Two Democratic county executives told The Post Saturday they had been contacted by state investigators in March over Larry Schwartz, a longtime aide to Governor Cuomo who is overseeing the vaccine rollout.
“Yes, it was a formal interview,” said one county executive, describing an hour-long Zoom call with two investigators and an assistant from the attorney general’s office.
The executive, who said he was not under oath during the interview, was asked to give the investigators phone records and text messages.

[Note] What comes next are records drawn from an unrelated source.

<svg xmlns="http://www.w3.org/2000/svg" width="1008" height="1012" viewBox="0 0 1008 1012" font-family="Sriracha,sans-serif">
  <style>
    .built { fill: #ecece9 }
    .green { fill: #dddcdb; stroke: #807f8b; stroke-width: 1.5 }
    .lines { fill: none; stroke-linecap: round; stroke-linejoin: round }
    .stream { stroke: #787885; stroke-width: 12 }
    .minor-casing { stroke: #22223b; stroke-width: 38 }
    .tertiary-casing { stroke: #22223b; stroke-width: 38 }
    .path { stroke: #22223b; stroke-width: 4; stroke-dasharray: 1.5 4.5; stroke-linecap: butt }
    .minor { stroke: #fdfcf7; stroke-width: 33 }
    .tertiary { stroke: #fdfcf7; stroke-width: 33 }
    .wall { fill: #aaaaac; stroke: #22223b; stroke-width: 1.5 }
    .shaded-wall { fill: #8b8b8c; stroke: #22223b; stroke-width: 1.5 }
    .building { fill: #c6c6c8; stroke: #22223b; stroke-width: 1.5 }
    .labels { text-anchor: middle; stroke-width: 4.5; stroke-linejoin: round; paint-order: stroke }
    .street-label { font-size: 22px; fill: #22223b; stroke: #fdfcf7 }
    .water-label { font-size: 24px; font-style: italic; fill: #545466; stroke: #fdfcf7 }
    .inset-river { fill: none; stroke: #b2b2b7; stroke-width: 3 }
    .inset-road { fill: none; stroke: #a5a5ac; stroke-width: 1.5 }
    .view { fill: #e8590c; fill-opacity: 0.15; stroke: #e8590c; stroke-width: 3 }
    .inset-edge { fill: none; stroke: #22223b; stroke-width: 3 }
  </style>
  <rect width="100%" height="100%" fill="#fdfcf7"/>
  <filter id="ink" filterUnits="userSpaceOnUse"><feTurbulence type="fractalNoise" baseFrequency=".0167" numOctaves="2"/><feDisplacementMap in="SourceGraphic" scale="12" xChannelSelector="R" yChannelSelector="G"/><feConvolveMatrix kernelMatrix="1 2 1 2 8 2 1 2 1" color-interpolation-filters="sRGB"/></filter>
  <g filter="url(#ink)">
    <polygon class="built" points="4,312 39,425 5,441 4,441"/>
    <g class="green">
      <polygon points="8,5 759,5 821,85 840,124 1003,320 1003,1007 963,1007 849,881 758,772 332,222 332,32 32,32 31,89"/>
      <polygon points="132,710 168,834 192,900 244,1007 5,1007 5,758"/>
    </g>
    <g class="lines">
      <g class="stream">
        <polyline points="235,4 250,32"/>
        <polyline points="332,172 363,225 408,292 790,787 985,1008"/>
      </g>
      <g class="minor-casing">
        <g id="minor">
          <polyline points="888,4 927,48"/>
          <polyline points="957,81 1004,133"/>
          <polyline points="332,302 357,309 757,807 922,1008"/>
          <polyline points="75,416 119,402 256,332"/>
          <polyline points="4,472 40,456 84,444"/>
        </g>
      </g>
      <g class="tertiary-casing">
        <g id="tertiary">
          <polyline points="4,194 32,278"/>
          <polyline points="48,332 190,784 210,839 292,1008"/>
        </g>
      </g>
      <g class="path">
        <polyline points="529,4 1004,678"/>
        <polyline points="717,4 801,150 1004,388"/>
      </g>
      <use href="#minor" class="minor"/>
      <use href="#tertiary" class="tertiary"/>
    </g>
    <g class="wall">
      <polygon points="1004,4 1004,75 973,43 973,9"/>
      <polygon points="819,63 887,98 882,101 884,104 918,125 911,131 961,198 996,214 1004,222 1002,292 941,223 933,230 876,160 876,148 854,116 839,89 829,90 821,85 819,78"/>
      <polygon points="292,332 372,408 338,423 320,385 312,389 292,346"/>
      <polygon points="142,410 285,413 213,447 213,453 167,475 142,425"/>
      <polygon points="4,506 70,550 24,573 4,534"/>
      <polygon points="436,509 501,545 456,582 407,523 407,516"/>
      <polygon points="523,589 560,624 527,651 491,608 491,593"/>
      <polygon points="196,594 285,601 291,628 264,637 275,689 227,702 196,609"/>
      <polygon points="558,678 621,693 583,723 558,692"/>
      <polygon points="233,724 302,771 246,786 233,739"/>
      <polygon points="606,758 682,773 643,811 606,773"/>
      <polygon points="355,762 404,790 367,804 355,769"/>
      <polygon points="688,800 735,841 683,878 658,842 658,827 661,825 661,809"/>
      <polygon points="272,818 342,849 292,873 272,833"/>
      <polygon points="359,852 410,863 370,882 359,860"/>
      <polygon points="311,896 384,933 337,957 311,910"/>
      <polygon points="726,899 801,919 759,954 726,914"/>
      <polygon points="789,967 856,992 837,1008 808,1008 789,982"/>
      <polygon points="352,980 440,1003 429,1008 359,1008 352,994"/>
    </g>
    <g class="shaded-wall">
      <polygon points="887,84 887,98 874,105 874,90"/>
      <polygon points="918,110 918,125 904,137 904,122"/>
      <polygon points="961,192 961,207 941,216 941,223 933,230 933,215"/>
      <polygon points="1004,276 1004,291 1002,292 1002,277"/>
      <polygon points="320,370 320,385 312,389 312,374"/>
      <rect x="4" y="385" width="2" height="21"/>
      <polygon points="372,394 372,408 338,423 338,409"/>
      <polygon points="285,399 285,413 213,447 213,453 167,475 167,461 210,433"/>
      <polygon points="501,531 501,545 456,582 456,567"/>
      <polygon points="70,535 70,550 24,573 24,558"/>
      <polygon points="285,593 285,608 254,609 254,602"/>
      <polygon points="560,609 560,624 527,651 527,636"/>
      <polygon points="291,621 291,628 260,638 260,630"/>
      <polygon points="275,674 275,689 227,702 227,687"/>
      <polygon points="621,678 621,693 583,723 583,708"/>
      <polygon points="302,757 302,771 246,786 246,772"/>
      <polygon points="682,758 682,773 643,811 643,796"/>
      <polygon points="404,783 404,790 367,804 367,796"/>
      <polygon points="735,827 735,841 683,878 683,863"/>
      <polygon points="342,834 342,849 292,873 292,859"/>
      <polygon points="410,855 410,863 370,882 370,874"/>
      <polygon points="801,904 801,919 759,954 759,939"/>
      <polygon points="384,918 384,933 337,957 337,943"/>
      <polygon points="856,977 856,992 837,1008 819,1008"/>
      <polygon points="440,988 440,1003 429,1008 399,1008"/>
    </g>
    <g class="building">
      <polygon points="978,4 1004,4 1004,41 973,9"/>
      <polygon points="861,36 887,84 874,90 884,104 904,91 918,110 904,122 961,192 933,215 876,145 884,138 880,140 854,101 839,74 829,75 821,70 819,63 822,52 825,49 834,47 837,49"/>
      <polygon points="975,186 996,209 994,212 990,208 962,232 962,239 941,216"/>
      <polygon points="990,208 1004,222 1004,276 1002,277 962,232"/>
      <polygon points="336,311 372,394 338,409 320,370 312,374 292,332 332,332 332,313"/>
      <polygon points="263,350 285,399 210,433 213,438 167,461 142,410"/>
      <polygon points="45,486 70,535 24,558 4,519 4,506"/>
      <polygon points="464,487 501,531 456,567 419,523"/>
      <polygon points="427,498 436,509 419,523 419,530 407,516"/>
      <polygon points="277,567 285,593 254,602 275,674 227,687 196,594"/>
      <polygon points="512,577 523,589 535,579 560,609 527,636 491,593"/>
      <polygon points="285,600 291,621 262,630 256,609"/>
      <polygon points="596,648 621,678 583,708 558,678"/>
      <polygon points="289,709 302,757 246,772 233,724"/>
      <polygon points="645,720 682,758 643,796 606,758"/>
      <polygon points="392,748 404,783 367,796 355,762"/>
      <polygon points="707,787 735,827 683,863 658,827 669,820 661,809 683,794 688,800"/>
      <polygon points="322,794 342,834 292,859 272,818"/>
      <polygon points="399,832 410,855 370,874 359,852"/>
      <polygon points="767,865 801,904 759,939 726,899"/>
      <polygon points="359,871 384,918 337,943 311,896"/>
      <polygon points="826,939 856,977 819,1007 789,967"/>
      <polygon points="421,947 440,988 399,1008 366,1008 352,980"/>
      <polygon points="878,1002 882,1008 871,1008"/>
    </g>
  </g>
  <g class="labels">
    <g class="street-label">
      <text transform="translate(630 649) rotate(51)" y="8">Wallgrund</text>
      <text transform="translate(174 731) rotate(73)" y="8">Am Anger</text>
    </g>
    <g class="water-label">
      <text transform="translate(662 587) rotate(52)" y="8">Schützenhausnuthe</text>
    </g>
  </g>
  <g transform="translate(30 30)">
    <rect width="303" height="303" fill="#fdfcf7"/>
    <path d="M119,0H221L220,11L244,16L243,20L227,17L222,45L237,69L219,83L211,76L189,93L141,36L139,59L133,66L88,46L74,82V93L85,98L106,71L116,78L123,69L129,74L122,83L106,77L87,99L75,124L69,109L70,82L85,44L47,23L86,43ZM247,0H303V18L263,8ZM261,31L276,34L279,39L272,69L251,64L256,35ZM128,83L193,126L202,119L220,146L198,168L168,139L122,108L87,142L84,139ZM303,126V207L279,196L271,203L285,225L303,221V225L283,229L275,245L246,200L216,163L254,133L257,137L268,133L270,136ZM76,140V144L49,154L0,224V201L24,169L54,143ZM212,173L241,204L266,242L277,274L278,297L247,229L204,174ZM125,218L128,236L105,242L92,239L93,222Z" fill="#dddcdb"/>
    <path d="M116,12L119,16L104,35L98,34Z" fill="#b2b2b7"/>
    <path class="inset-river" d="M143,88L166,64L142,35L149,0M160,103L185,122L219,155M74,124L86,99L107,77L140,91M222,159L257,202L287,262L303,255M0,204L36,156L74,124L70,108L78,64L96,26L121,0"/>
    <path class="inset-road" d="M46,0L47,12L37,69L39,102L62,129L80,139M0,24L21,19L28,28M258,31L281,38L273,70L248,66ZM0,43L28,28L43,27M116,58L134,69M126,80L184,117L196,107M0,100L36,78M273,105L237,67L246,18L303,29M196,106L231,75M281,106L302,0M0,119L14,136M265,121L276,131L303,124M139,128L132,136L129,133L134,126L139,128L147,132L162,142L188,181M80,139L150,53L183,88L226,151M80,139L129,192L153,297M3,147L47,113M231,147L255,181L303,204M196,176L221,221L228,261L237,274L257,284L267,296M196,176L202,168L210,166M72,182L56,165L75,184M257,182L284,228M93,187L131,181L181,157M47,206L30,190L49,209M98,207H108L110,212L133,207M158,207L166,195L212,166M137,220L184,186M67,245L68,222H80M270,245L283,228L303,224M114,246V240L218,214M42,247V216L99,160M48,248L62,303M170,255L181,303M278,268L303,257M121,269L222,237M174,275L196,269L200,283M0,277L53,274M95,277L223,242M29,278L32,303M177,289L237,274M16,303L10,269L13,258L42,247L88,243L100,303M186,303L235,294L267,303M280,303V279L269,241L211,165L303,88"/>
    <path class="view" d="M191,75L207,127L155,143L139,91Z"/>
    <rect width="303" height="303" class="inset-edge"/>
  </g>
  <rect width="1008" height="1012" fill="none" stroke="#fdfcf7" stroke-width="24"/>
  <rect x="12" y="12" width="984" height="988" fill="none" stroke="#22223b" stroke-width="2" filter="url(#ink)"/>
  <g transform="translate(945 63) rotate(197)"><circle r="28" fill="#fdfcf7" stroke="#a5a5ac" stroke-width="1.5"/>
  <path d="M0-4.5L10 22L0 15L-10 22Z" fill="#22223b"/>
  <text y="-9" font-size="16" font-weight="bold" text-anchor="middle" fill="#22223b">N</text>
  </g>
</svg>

Schwartz, a former secretary to the governor, canvassed state county officials in March to gauge their loyalty to Cuomo, according to reports. New York Attorney General Tish James is already investigating Cuomo, who has been accused of sexual harassment by multiple women — allegations he has vigorously denied.
In March, a county executive told the New York Times the conversation with Schwartz came immediately after a call from another state official about the vaccination effort.
Schwartz, who is also an MTA board member, urged the official to reserve judgment on the allegations against the governor until the conclusion of James’ investigation, and to keep him in the loop about their thoughts about the matter.
Schwartz openly acknowledged the phone blitz to county executives, according to reports, but said he had done “nothing wrong” and that his conversations were “cordial, respectful and friendly.”
A spokesman for Cuomo denied any links between Schwartz’s calls and vaccine distribution in the state.
“To be clear, Larry’s conversations did not bring up vaccine distribution,” Rich Azzopardi told The Post. “He would never link political support to public health decisions. Distorting Larry’s role or intentions for headlines maligns a decades’ long public servant who has done nothing but volunteer around the clock since March to help New York get through the COVID pandemic.”